Spoilers ahead for Frozen II.
Thematically, Frozen II has a really interesting subtext about what we owe to other people based on the sins of past generations. In the movie, we learn that an alliance between Arendelle and the Northuldra was violated when Elsa and Anna’s grandfather, the former king, tricked the Northuldra into using a dam and then killed their leader without provocation. This attempt at conquest was thwarted when the spirits of the forest trapped everyone inside with a magical mist. It became a piece of forgotten history until Elsa works to uncover what really happened. In order to restore peace and break the spell, the dam must be destroyed, but destroying the dam will also flood Arendelle. Should the people of Arendelle, who are not directly responsible for the actions of their ancestors, suffer the consequences?
That’s a good question and one that goes to the heart of reparations and atoning for the past. Unfortunately, Frozen IIabsolutely bails at the last moment when Elsa uses her magic powers to save Arendelle from being flooded. The dam breaks, the spell is broken, and everyone is saved and happy. Elsa gets to rule Northuldra and Anna now rules Arendelle. It’s a “happy” ending.
Except not really. Disney has shown a willingness to dive into some tough subject matter recently that has no easy answers. Ralph Breaks the Internet is about toxic masculinity and creating co-dependent relationship regardless of another person’s wishes. Big Hero 6 is about how easily grief can turn into rage and violence. Zootopia is about racial conflict and stereotyping. These movies also have happy endings, but they don’t shy away from the difficulty of the subtext. But Frozen II raises a question it has no interest in answering. It doesn’t want to follow the subtext to its natural conclusion, and it’s a conclusion that’s incredibly important in today’s world.
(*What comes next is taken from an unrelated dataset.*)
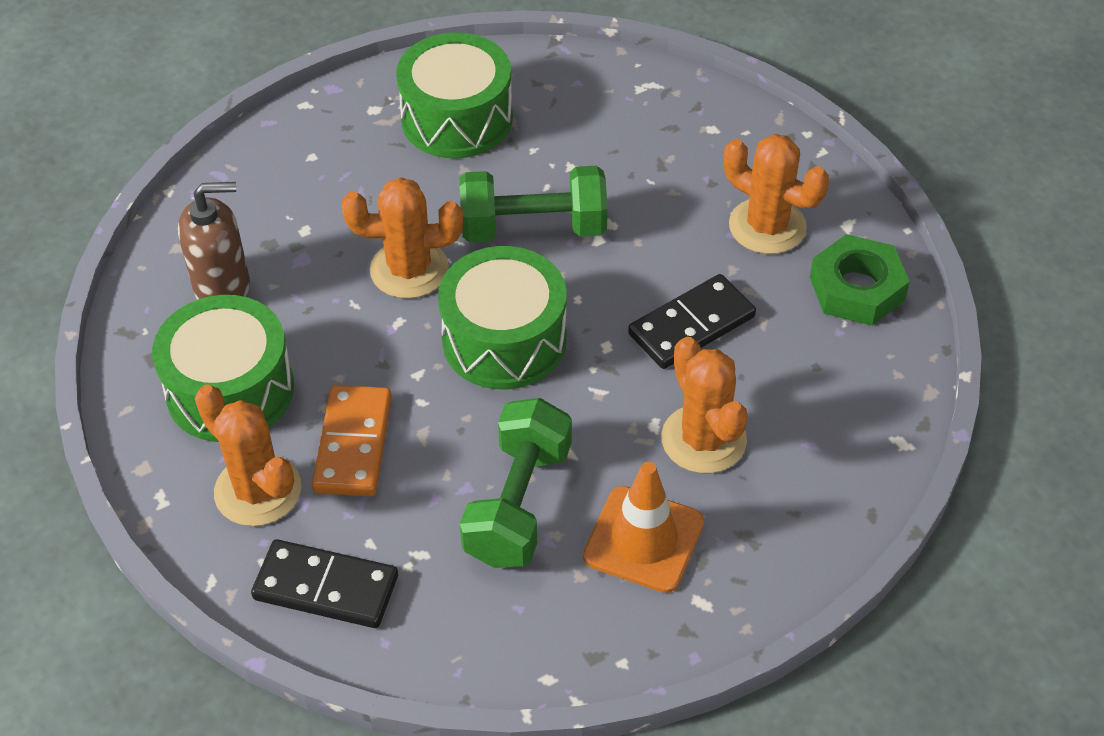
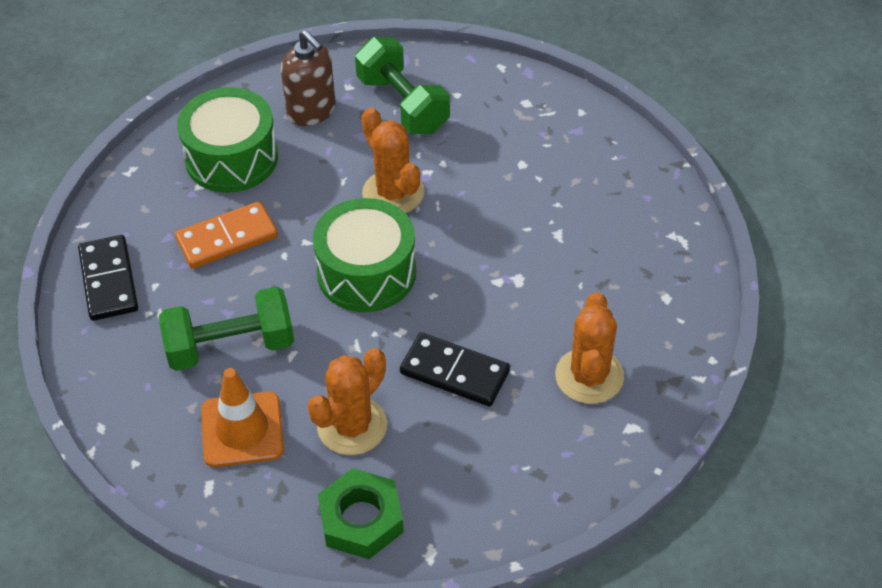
camera: 60 degrees right, 0 degrees up
orange cactus [195,385,301,526] -> none
green drum [396,32,513,158] -> none
green dumbbell [459,166,608,242] -> green dumbbell moved to [355,37,450,134]
green nut [810,234,910,326] -> green nut moved to [318,468,404,559]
But because it might bum the audience out if the people of Arendelle lost their homes and had to rebuild, you have Elsa’s magic saving the day, which is just a massive cop-out to the hard conversation the movie sets up. If the conflict is about wrestling with the sins of the past, then to have the solution literally be magic is anticlimactic and would really only work if Frozen II were satirical. The movie is not satirical.
I get that Frozen II is a family film, but would people really be devastated if Arendelle had to be rebuilt? It is not the most outlandish thing to say, “We were not personally responsible for these problems, but we must deal with their fallout all the same.” Rebuilding and reckoning with the past are tough, and Frozen II doesn’t really know how to follow through on that so Elsa rides a magic water horse and uses her ice magic to save the day. Nothing is really solved, but catastrophe is avoided in a way that feels unearned. The only work that had to be done was exposing the truth and destroying a dam, not dealing with the fallout.